Enhanced communication skills
Youngsters who speak many languages are exposed to a wider variety of social experiences than monolingual children. As a result, multilingual kids frequently learn how to take into account other people’s viewpoints, which helps them communicate more effectively. One of the most important communication skills is the capacity to take into account other points of view, which may be useful in both personal and professional contexts. Studies suggest multilingual exposure boosts children’s communication skills by NPR, explains more about the connection between language and communication.
Cognitive talents known as executive functioning skills include problem-solving, planning, and reasoning. According to studies, multilingual kids frequently have stronger executive functioning abilities than their monolingual peers, especially in the areas of inhibition and monitoring.
Comfortable with their surroundings
Being multilingual has several benefits, one of which is the capacity to constantly observe the surroundings. Spanish scholar Albert Costa from the University of Pompeu Fabra claimed, Bilinguals frequently jump between languages; for example, you might need to speak to your mother in one language and your father in another.
More career opportunities
A multilingual candidate may have a distinct edge over a monolingual applicant in the job market due to their ability to communicate in many languages. The capacity to communicate in many languages is seen by the global business sector as an “indispensable instrument for relationship development and financial success.” Finding employment may become simpler as a result, and salaries may rise as well. “Those entering the workforce in 2014 with second language competence may expect an additional 10 to 15 percent wage rise,” says Ryan McMunn, a language specialist and CEO of BRIC Language Systems.

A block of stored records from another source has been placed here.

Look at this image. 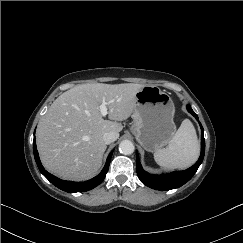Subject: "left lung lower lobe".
<instances>
[{"mask_svg": "<svg viewBox=\"0 0 243 243\" xmlns=\"http://www.w3.org/2000/svg\"><path fill=\"white\" fill-rule=\"evenodd\" d=\"M186 108L188 112L191 113L198 120V116L192 110L191 106L187 105ZM199 124L201 127V154L198 161L192 167L184 171H174L169 174H163V175H151L143 170L139 161V156L136 153V171L139 179L143 184L156 190L165 191V190L178 188L184 185L187 181H189L193 177V175L196 173L197 169L199 168L200 164L202 163L204 158V153H205L204 131L200 122Z\"/></svg>", "mask_w": 243, "mask_h": 243, "instance_id": "1", "label": "left lung lower lobe"}]
</instances>
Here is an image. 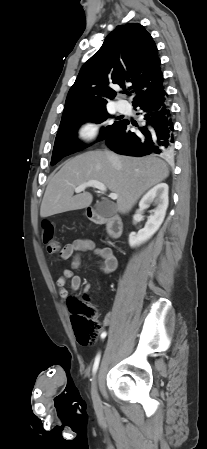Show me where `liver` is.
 Segmentation results:
<instances>
[{"instance_id": "1", "label": "liver", "mask_w": 207, "mask_h": 449, "mask_svg": "<svg viewBox=\"0 0 207 449\" xmlns=\"http://www.w3.org/2000/svg\"><path fill=\"white\" fill-rule=\"evenodd\" d=\"M117 157L119 162L113 164L106 152L88 151L66 161L46 188L40 216L88 207L93 200L89 192L73 194L76 187L90 180L102 182L117 194L118 212L126 214L148 189L169 175L167 164L156 157Z\"/></svg>"}]
</instances>
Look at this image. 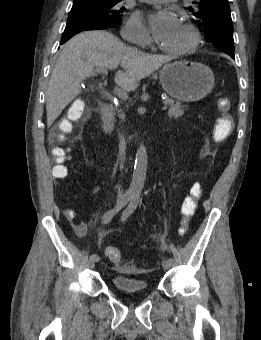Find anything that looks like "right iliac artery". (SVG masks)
<instances>
[{
    "label": "right iliac artery",
    "instance_id": "right-iliac-artery-1",
    "mask_svg": "<svg viewBox=\"0 0 261 340\" xmlns=\"http://www.w3.org/2000/svg\"><path fill=\"white\" fill-rule=\"evenodd\" d=\"M132 196L133 195L131 193H125L115 207L104 213L102 217V223L108 224L112 220V218L127 205V203L131 200ZM90 259H92L94 262H98L100 260L97 254H92L90 256Z\"/></svg>",
    "mask_w": 261,
    "mask_h": 340
}]
</instances>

Delay the onset of Alzheimer /Dementia
According to research from the Institute of Medical Sciences in Hyderabad, India, those who speak a second language experience a 4.5-year delay at the beginning of Alzheimer’s disease. This is because utilizing many languages requires ongoing mental control, which keeps the brain active and prevents cognitive decline.
Increased ability to multitask
Due to their capacity to transition between languages, multi-linguals have proven to be stronger multitaskers. When a bilingual person routinely speaks two languages, the control network must be used, according to researchers quoted in a US News story, “to prevent interference from the other language and to maintain the dominance of the desired language.”
Being multilingual has several social and cognitive benefits, many of which are derived from early and ongoing language exposure. Don’t panic if you haven’t started learning a second language yet. It’s never too late to learn, says Dr. Ellen Bialystok of York University in Toronto, Canada. Consider teaching a new sign language to your family and studying it together if you currently speak two or more languages at home.